*** DATA SECTION ***
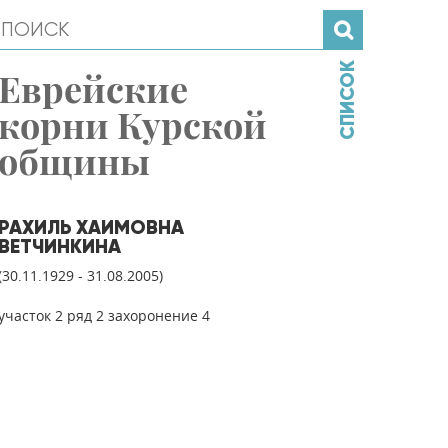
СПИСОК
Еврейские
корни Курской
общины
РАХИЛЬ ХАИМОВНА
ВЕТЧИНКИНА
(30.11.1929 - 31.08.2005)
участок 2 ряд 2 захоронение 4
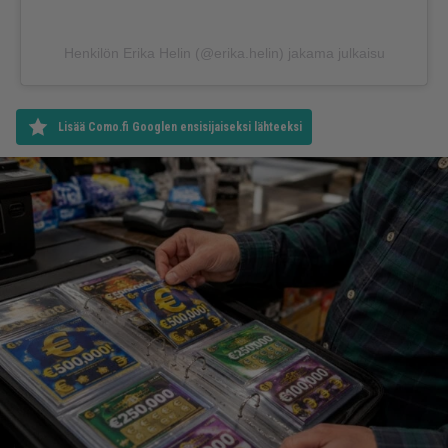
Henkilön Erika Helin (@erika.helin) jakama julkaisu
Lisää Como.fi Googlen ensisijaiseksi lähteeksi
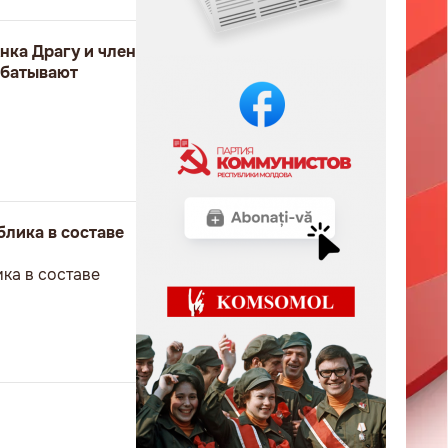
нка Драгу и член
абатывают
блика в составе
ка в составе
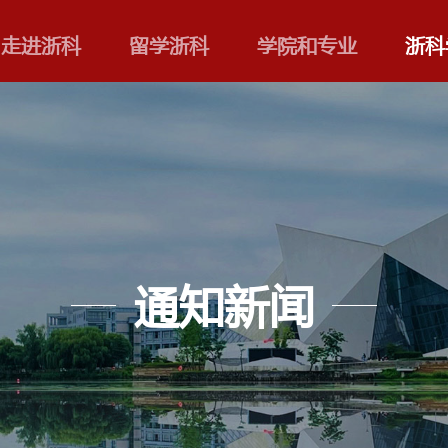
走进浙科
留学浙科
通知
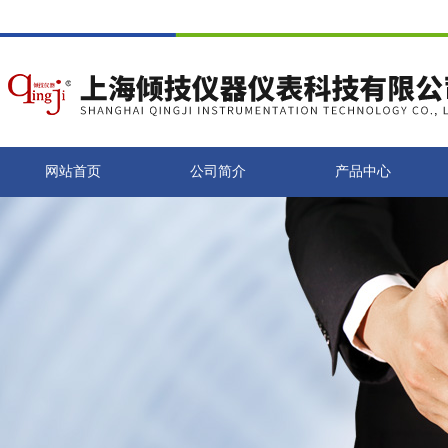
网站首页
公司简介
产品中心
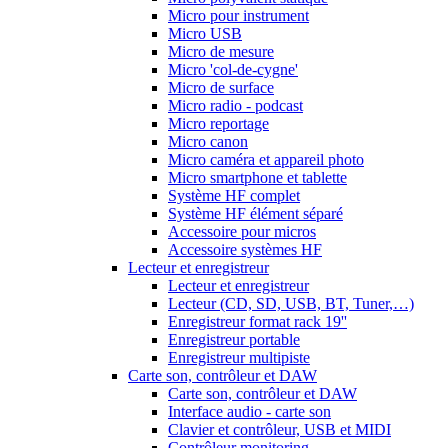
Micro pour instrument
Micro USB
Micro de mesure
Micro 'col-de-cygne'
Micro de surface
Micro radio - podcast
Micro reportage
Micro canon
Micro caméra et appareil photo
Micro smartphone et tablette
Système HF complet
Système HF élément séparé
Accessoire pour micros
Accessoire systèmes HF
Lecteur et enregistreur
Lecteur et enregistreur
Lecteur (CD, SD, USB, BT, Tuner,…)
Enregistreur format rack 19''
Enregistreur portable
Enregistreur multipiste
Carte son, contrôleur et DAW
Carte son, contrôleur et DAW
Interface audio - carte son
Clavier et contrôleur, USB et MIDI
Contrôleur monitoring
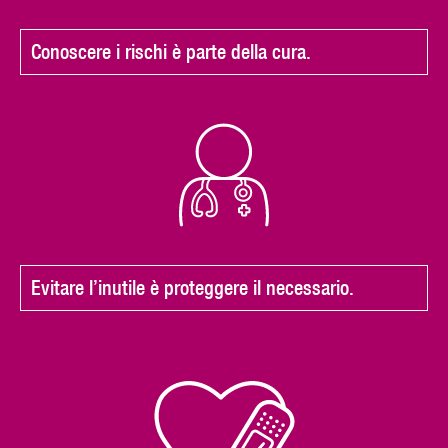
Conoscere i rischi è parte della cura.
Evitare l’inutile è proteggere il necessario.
*** End of DATA SECTION ***
- TASK INSTRUCTIONS
From the line containing "Micro 'col-de-cygne'" through the last line of the data above, write out every line word for word, and nothing else. Do not include the pictures.

- TASK SOLUTION
Micro 'col-de-cygne'
Micro de surface
Micro radio - podcast
Micro reportage
Micro canon
Micro caméra et appareil photo
Micro smartphone et tablette
Système HF complet
Système HF élément séparé
Accessoire pour micros
Accessoire systèmes HF
Lecteur et enregistreur
Lecteur et enregistreur
Lecteur (CD, SD, USB, BT, Tuner,…)
Enregistreur format rack 19''
Enregistreur portable
Enregistreur multipiste
Carte son, contrôleur et DAW
Carte son, contrôleur et DAW
Interface audio - carte son
Clavier et contrôleur, USB et MIDI
Contrôleur monitoring
Conoscere i rischi è parte della cura.
Evitare l’inutile è proteggere il necessario.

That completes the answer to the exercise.